Of the entries below, restate word for word only the section that runs from the line with "En definitiva, sería" to the line with "Desde $69.99 USD/2 años/dominio", counting both ends.

____________________

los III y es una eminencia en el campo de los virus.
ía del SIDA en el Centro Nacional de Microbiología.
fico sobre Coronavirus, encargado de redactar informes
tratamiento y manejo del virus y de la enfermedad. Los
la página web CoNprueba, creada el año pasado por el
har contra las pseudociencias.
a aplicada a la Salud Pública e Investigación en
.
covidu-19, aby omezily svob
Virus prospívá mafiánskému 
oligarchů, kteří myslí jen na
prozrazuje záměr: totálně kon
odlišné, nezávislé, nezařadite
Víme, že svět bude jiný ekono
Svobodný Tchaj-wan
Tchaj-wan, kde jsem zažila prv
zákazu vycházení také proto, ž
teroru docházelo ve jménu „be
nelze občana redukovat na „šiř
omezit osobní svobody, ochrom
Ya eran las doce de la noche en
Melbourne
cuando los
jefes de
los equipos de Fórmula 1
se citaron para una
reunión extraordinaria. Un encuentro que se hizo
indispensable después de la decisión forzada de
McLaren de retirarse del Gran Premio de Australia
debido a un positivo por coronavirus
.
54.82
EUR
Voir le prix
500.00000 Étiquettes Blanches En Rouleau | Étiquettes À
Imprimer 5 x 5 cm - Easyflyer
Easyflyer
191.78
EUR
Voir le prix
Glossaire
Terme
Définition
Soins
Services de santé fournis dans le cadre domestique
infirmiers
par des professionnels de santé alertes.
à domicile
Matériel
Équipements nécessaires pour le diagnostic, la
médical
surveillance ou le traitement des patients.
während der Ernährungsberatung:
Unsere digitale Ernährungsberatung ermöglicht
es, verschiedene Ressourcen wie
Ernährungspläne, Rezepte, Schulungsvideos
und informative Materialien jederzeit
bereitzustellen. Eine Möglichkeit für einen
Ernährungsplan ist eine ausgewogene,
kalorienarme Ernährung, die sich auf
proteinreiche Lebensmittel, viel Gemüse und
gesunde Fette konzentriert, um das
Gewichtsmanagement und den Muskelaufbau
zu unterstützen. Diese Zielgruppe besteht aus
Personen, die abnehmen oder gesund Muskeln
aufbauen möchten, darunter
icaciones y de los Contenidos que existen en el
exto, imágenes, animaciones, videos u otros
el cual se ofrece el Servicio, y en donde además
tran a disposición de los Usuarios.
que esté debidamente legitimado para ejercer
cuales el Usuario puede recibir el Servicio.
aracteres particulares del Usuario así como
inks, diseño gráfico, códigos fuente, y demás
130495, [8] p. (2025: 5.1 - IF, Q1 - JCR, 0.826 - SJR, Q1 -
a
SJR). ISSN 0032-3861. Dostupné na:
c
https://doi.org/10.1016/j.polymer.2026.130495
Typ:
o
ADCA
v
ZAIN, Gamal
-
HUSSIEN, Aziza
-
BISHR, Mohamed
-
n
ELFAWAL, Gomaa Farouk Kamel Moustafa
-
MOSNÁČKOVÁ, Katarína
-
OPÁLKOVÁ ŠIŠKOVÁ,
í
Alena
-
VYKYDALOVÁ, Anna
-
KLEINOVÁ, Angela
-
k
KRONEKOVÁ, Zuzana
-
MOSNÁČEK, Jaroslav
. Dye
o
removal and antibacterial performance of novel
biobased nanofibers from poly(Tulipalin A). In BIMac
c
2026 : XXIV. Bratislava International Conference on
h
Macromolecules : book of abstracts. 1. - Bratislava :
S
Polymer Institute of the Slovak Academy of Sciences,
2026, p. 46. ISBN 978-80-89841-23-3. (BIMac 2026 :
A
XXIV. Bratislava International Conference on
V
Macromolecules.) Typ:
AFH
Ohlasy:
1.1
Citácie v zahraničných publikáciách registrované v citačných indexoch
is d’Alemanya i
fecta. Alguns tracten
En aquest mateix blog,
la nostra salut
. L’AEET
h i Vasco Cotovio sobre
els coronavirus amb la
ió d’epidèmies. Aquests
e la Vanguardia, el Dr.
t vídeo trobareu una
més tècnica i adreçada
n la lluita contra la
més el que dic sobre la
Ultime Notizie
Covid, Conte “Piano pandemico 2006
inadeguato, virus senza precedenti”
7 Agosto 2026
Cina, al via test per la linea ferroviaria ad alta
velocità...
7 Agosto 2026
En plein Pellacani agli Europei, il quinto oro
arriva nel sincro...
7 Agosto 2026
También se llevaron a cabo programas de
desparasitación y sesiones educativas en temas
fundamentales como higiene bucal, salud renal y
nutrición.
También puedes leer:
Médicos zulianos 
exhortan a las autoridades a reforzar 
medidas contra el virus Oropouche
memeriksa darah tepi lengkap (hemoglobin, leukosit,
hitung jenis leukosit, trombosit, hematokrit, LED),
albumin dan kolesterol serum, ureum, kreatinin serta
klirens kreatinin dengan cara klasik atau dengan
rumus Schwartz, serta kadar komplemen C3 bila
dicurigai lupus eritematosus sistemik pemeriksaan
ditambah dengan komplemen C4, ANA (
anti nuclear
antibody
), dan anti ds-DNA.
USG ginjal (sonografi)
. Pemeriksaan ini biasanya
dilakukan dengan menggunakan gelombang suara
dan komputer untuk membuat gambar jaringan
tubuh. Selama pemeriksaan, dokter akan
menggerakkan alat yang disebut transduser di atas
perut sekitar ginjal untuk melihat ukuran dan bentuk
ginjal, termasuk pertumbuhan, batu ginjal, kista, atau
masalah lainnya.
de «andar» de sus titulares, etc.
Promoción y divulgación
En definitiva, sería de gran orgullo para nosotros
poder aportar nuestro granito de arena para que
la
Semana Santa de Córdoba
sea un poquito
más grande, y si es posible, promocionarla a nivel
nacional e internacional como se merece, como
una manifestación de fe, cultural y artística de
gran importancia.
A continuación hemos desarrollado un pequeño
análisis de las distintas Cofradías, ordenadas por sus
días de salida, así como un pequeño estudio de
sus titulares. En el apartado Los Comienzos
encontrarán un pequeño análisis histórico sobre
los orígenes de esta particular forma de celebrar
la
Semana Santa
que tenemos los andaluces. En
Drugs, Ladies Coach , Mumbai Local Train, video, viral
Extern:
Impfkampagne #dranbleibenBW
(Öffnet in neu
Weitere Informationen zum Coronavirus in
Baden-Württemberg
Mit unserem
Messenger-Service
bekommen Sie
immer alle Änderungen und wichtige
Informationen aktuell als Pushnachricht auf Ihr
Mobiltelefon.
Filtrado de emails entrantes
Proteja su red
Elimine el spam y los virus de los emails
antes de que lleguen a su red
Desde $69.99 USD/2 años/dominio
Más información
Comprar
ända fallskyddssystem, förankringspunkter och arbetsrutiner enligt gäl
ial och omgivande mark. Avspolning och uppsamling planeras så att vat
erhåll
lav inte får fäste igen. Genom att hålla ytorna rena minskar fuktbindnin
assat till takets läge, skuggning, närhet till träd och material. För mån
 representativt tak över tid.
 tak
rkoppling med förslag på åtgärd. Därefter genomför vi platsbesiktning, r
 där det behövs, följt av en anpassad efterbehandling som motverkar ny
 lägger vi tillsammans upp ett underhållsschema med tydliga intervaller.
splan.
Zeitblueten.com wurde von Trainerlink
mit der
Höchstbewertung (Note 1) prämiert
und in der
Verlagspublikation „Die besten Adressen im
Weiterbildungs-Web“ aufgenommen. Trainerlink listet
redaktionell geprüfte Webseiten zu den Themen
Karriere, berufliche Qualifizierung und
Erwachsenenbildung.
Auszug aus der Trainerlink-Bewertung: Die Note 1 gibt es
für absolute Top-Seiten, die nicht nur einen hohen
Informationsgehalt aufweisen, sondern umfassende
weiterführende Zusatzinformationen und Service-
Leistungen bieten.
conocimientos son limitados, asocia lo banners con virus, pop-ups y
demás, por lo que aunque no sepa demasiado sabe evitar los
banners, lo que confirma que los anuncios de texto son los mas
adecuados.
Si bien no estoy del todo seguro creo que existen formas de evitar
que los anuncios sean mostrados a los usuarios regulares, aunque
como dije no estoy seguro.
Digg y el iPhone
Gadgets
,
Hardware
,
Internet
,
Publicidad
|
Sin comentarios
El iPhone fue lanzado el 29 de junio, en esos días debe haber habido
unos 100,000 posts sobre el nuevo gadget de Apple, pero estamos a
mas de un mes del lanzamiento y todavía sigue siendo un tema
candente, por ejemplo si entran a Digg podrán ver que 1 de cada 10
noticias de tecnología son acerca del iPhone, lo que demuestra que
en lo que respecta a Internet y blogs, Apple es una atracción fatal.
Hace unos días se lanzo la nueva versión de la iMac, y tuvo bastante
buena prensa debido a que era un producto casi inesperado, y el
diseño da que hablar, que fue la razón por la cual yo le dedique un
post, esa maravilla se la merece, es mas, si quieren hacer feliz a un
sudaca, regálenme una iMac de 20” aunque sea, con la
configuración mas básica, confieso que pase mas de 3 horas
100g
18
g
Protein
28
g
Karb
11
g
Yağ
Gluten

____________________

Solution for this problem ->
En definitiva, sería de gran orgullo para nosotros
poder aportar nuestro granito de arena para que
la
Semana Santa de Córdoba
sea un poquito
más grande, y si es posible, promocionarla a nivel
nacional e internacional como se merece, como
una manifestación de fe, cultural y artística de
gran importancia.
A continuación hemos desarrollado un pequeño
análisis de las distintas Cofradías, ordenadas por sus
días de salida, así como un pequeño estudio de
sus titulares. En el apartado Los Comienzos
encontrarán un pequeño análisis histórico sobre
los orígenes de esta particular forma de celebrar
la
Semana Santa
que tenemos los andaluces. En
Drugs, Ladies Coach , Mumbai Local Train, video, viral
Extern:
Impfkampagne #dranbleibenBW
(Öffnet in neu
Weitere Informationen zum Coronavirus in
Baden-Württemberg
Mit unserem
Messenger-Service
bekommen Sie
immer alle Änderungen und wichtige
Informationen aktuell als Pushnachricht auf Ihr
Mobiltelefon.
Filtrado de emails entrantes
Proteja su red
Elimine el spam y los virus de los emails
antes de que lleguen a su red
Desde $69.99 USD/2 años/dominio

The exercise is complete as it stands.